Chapter 50 Laparoscopic Management of Adnexal Masses
INTRODUCTION
Laparoscopic management of an adnexal mass was first reported more than 30 years ago. During the past decade, laparoscopy has become the dominant management technique for the majority of adnexal masses. Curiously, laparoscopy was accepted as a better approach than laparotomy for adnexal masses with little supporting experimental evidence. This is similar to the widespread acceptance of laparoscopic cholecystectomy, despite a randomized, blinded trial that concluded that the open technique was superior.1
ADNEXAL MASSES: DIFFERENTIAL DIAGNOSIS AND BIOLOGY
Extra-ovarian Adnexal Masses
Although the ovary is the most common origin of an adnexal mass, the source can also be the fallopian tubes, the uterus, and even bowel. From any of these organs, a mass can result from hypertrophy, neoplasm, or infection. In a study of 656 women with persistent adnexal masses, 9% were found to originate outside the ovary.2 For this reason, the differential diagnosis of an adnexal mass should always include both ovarian and extraovarian sources (Table 50-1).
Ectopic pregnancy |
Hydrosalpinx |
Tubo-ovarian abscess |
Paraovarian cyst |
Peritoneal inclusion cyst |
Leiomyoma |
Fallopian tube neoplasm |
Bowel abscess or neoplasm |
Ovarian Tumors
Functional Ovarian Cysts
Despite the fact that these physiologic or functional cysts often resolve spontaneously over time, more than 30% of laparoscopies performed to evaluate and manage adnexal masses ultimately find a functional or simple ovarian cyst.3
In some cases, hemorrhage into a functional cyst at the time of ovulation can result in ovarian enlargement and persistent pain. Ultrasonography in these cases will reveal a characteristic complex cyst partially filled with areas of high echodensity. The sudden occurrence of symptoms near midcycle and the spontaneous resolution of the cyst over weeks to months differentiate a hemorrhagic corpus luteal cyst from endometriomas or other more ominous lesions.
Endometriomas
Endometriomas often pose a difficult management challenge. The most likely cause of endometriosis is retrograde menstruation, as first proposed by Sampson in 1927. Patients with this disease are believed to have some other deficiency, because retrograde flow of endometrial cells occurs in 90% of women, but most of them never develop endometriosis.4
Several clinical risk factors have been identified that increase the risk that any ovarian mass will be a malignant neoplasm. One of the most important is age. Before age 15, many ovarian tumors are malignant.5 In woman between ages 20 and 45, only the minority of ovarian tumors will be malignant. The risk increases with age thereafter, such that an ovarian tumor discovered in a woman between ages 60 and 69 is 12 times more likely to be malignant than a tumor in a woman between ages 20 and 29.6 Other important risk factors for malignant tumors include a positive family history and nulliparity.
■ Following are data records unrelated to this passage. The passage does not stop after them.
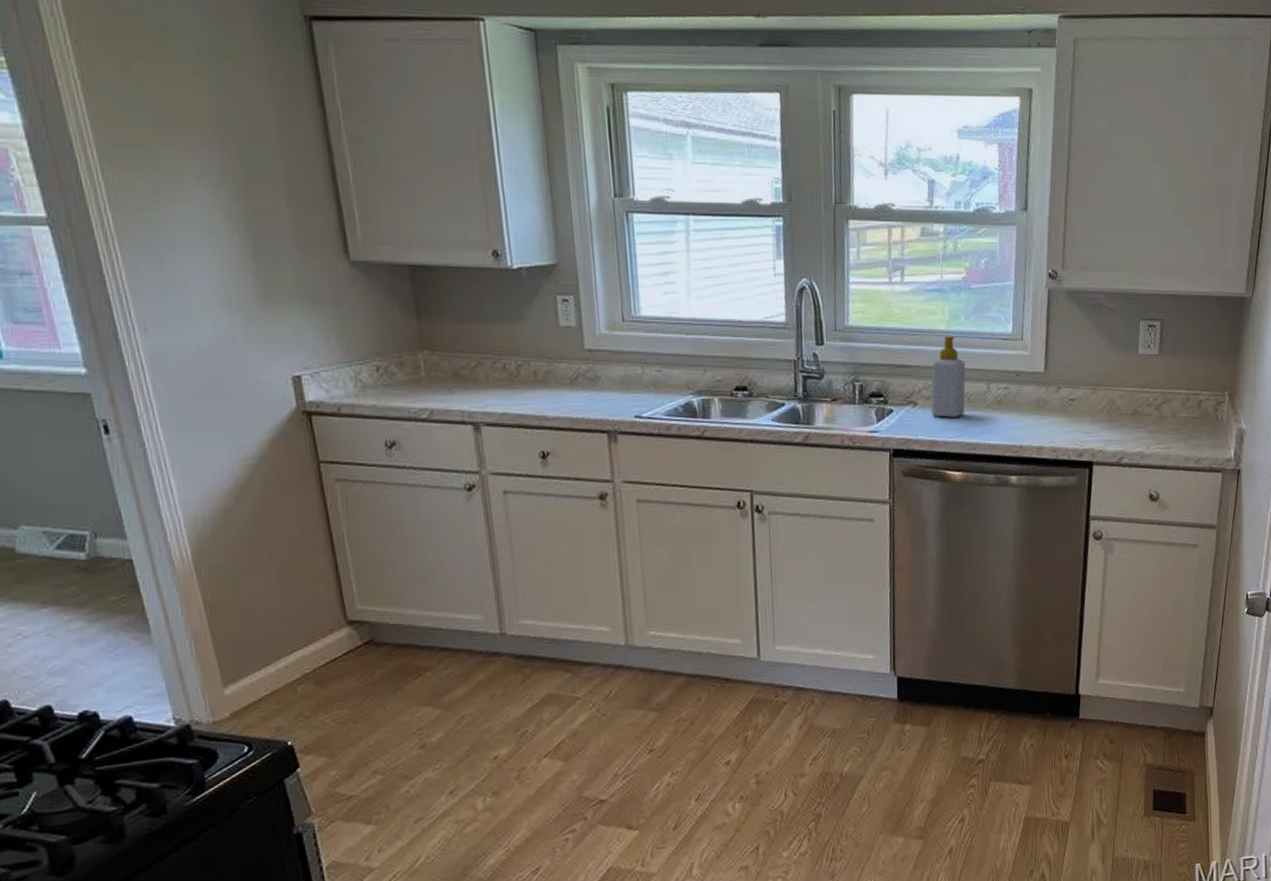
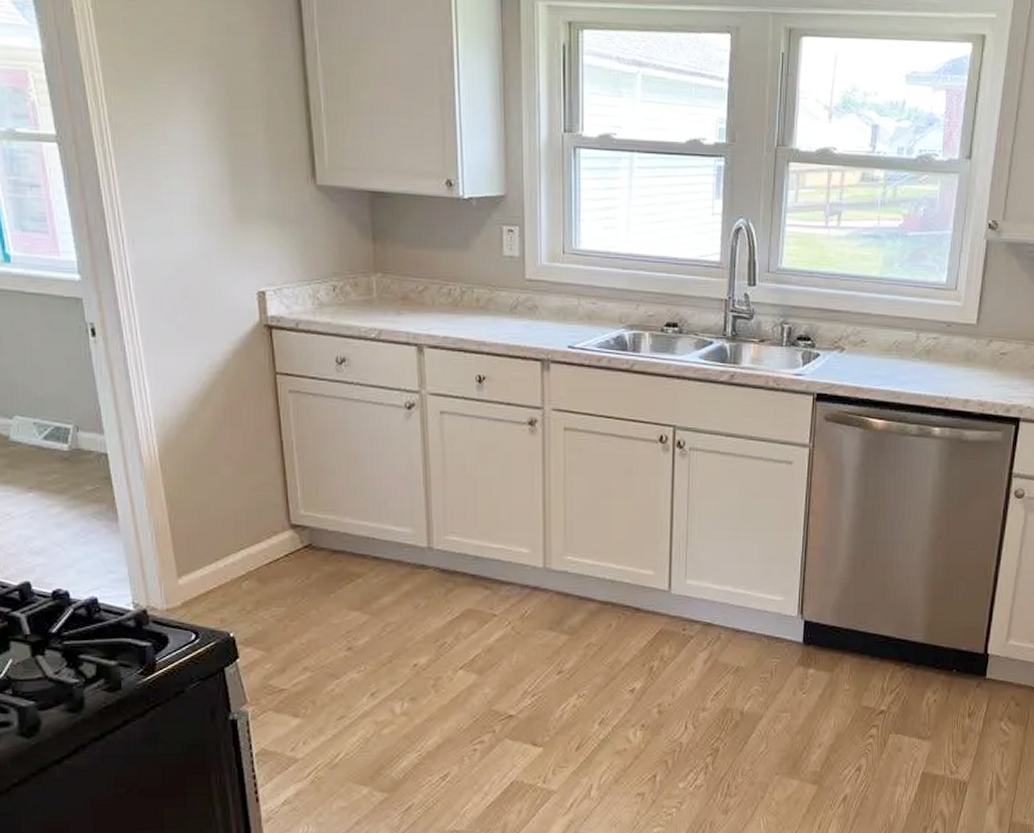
soap bottle: present [931,336,966,418] -> none [858,283,896,365]

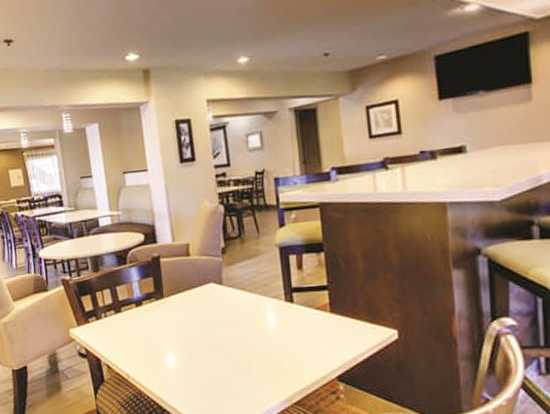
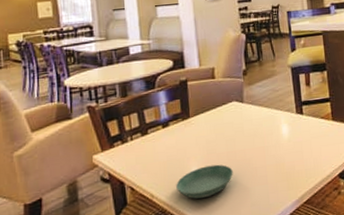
saucer: none [152,350,212,384] -> present [176,164,233,199]

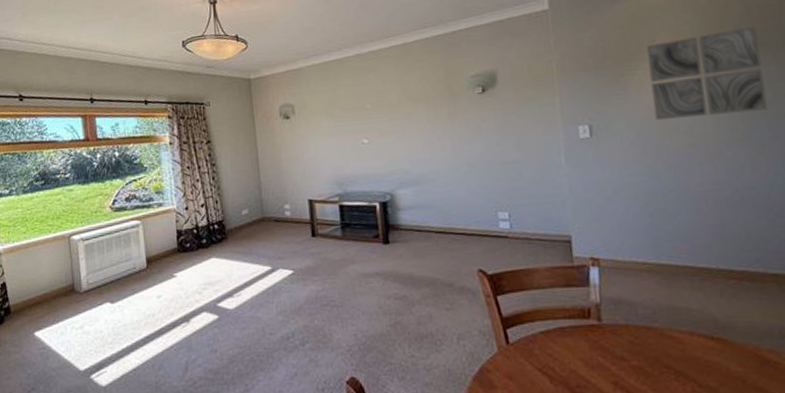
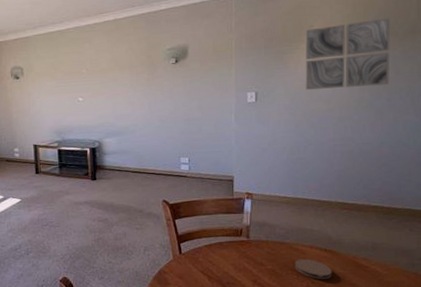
coaster: none [670,351,727,381] -> present [295,259,332,279]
SPECIFIC OVARIAN NEOPLASMS
Epithelial Cell Tumors
Serous and mucinous tumors are the most common ovarian epithelial cell tumors, and the majority are benign (Table 50-3). The fact that they are mostly benign allows a laparoscopic approach.
Type | Percent of Tumor Type |
---|---|
Serous | |
Benign | 60% |
Borderline | 15% |
Malignant | 25% |
Mucinous | |
Benign | 80% |
Borderline | 10% |
Malignant | 10% |
Teratoma | |
Benign | 96% |
Malignant | 4% |
From Cotran RS, Kumar V, Collins T, Robbins SL: Robbins Pathologic Basis of Disease. Philadelphia, WB Saunders, 1999.
Serous
Malignant serous cystadenocarcinomas are the most common ovarian malignancies, accounting for almost 50% of all malignant ovarian tumors. They are the fifth most common cancer in women in the United States. These tumors usually occur in women between ages 40 and 65 and are bilateral in 65% of cases.
Germ Cell Tumors
Chemical Peritonitis
A unique management concern regarding benign cystic teratomas is that untreated intraperitoneal spill of their sebaceous contents can result in chemical peritonitis. Clinically, patients present with postoperative fever and ileus, and can develop peritoneal granulomas, adhesions, and even a perihepatic mass.7,8
The risk of chemical peritonitis has two implications for the laparoscopic surgeon. First, if a cyst punctured during laparoscopy is found to contain sebaceous material, a cystectomy or oophorectomy should immediately be performed. Leaving behind a leaking teratoma can lead to serious consequences. Second, when a dermoid cyst is removed laparoscopically, cyst rupture (reported to occur in approximately half the cases) must be appropriately treated with copious irrigation (i.e., 2 to 5L) until no oily material can be seen floating on the fluid surface.9–11 Subsequent peritonitis has not been reported using this approach after spillage from a mature cystic teratoma.